AKUT

Der Vorhang fällt

Christian Jandrisits

Die Proteste im Iran sind keine nationale ­Bewegung. Es geht um ­Frauen und ihre Menschenrechte.
Ein globales Thema. Trigger war der Hijab – einst ein Vorhang im Haus des Propheten Mohammed, seit 1979 ein modisches Mittel zur Repression der Frauen. Damit hat es sich jetzt.
Der Vorhang fällt.

FOTOS: Getty Images, Sorayadjahanbani | Creative Commons, Instagram 

Man braucht keine Infos, es reicht ein Blick auf die Fotos ihrer Gesichter, mehr siehst du ohnehin nie. Die Gesichter sind jung, die Augen voll mit Lebenserwartung. Das ist ihr gutes Recht; ihr Menschenrecht. Sie sind viele.

Asra Panahi, 15. 

Eine war Asra Panahi, 15 Jahre alt, Studentin aus Ardabil, Nord-Iran. Du kannst dir beim Anblick ihres Gesichts viel vorstellen, aber nicht, dass sie zu Tode geprügelt wurde. Von Ord­nungshütern der Islamischen Republik. Weil sie sich weigerte, ein Propaganda-Lied zu singen.

Oder: Mahsa Amini, 22, jene iranische Kurdin, mit der alles begann. Am 16. September 2022 war sie nur eine unbekannte Touristin, die ­Teheran besuchte. Heute kennt die ganze Welt ihr Gesicht.

Mahsa Amini, 22

Amini wollte nur die Hauptstadt sehen. Sie trug einen Hijab, jenes Tuch, mit dem muslimische Frauen ihre Haare bedecken, weil der theo­kratische Staat es so will. Allerdings waren da trotz Hijab noch Haare zu sehen. Hieß es seitens der „Moralpolizei“. Die sie deswegen verhaf­tete. Amini starb wenig später im Spital. Und plötzlich war auf den Straßen des Landes die Hölle los. Die Ordnungshüter hatten sich offenbar ver­kalkuliert. Die junge Frau war ja „nur“ eine Kurdin. Nicht die populärste Volksgruppe im Iran. Ein Irrtum. Amini war eine Tochter, eine Schwester, eine Iranerin, eine Frau. Es wurde Revolution. Nicht eine kurdische oder iranische ­Revolution, sondern eine Revolution der Frauen. Getriggert von einem Hijab.

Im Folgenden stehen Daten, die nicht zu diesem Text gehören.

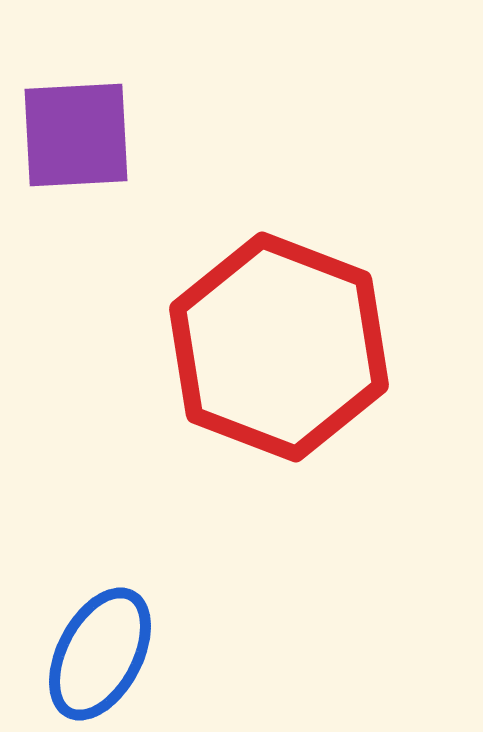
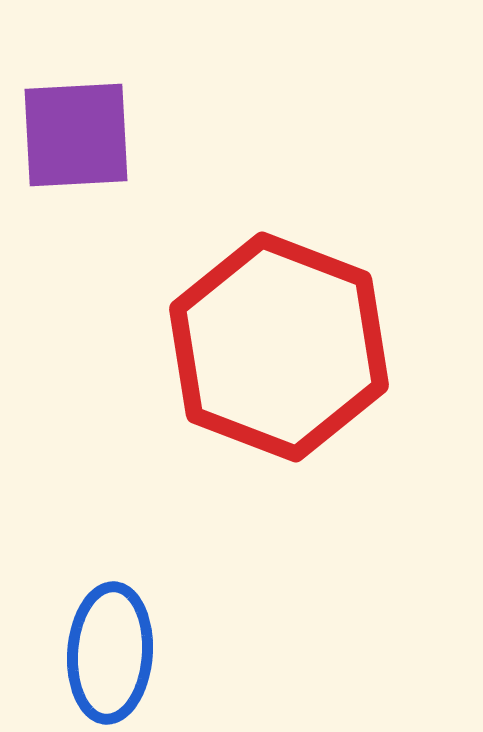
blue ellipse: moved 10 px right, 1 px up; rotated 24 degrees counterclockwise
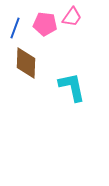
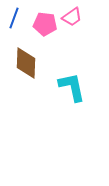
pink trapezoid: rotated 20 degrees clockwise
blue line: moved 1 px left, 10 px up
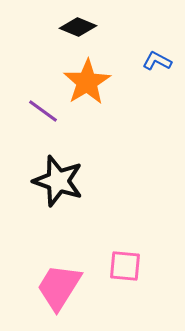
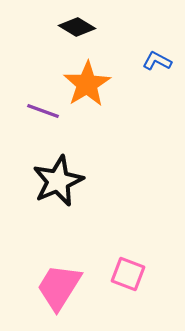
black diamond: moved 1 px left; rotated 9 degrees clockwise
orange star: moved 2 px down
purple line: rotated 16 degrees counterclockwise
black star: rotated 30 degrees clockwise
pink square: moved 3 px right, 8 px down; rotated 16 degrees clockwise
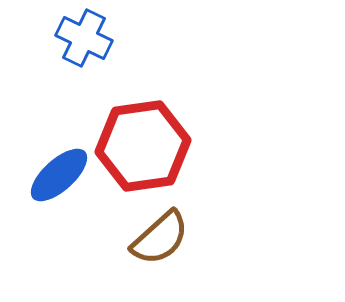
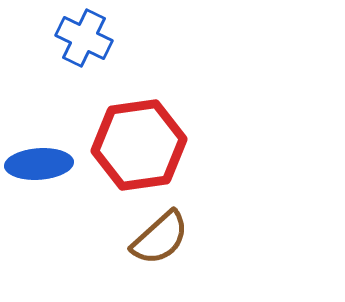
red hexagon: moved 4 px left, 1 px up
blue ellipse: moved 20 px left, 11 px up; rotated 38 degrees clockwise
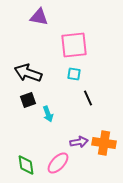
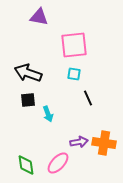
black square: rotated 14 degrees clockwise
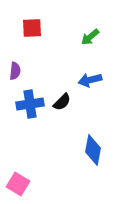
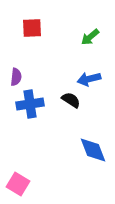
purple semicircle: moved 1 px right, 6 px down
blue arrow: moved 1 px left, 1 px up
black semicircle: moved 9 px right, 2 px up; rotated 102 degrees counterclockwise
blue diamond: rotated 32 degrees counterclockwise
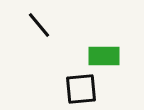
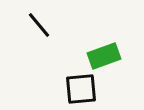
green rectangle: rotated 20 degrees counterclockwise
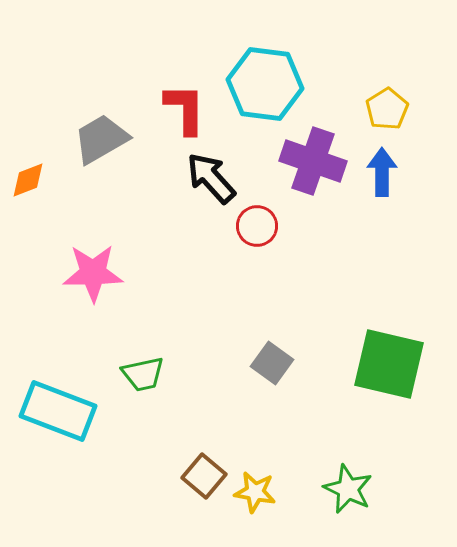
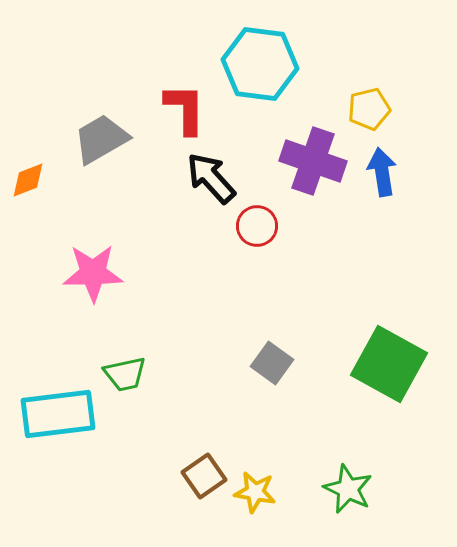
cyan hexagon: moved 5 px left, 20 px up
yellow pentagon: moved 18 px left; rotated 18 degrees clockwise
blue arrow: rotated 9 degrees counterclockwise
green square: rotated 16 degrees clockwise
green trapezoid: moved 18 px left
cyan rectangle: moved 3 px down; rotated 28 degrees counterclockwise
brown square: rotated 15 degrees clockwise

Photo by Kim Jae-Hwan/SOPA Images/LightRocket via Getty Images

Der Begriff Hijab bezeichnete ursprünglich eine Teilung. Im Koran referiert er einen Vorhang im Haus Mohammeds, der Besuchern einen Blick auf die Quartiere seiner Frauen verwehrte. Mit Ruhollah Khomeinis Iranischer Revolution wurde das Kopftuch für Frauen Pflicht. Um sie zu schützen, wie es im Muslim-Speak heißt. Das wurde der Trigger zum Aufstand. Man bringt Frauen, die man angeblich schützt, nicht um. Der Hijab war bei Frauen von Anfang an unbeliebt, ein Accessoire des Zwanges, das persönliche Identität verunmöglichte. Modeschöpferinnen wie Naghmeh Kiumarsi traten gegen dieses Bild der Frau an, entwarfen körperbetonen­de Mode mit Kopftüchern, die immer winziger wurden.

Naghmeh Kiumarsi, iranische Modeschöpferin, trägt ihren Hijab eher lässig. 

Kurioserweise war es das Instagram-Konto „Rich Kids of Tehran“ (RKOT), das seit 2014 mit Bildern von jungen Frauen ohne Hijab, aber mit sichtlicher Lebenslust, für öffentliche Erregung sorgte. Trotz etlicher Verhaftungen blieb der Account lange aktiv, ist nun gesperrt. Aktiv nur noch das RKOT-Twitterkonto – das akribisch über die Proteste berich­tet und den Opfern ein Gesicht gibt. So ein Gesicht sagt alles. Das ist wesentlich, auch hierzulande, wo der Hijab für Schulkinder vor­übergehend (2019) verboten war. Wo dieses Kopftuch die Trägerin stigmatisiert, nicht die verantwortlichen Theokraten. Es reicht, sagt man im Iran, die Frauen machen gerade Revolution. Jetzt stell dir vor, du gehst nicht hin.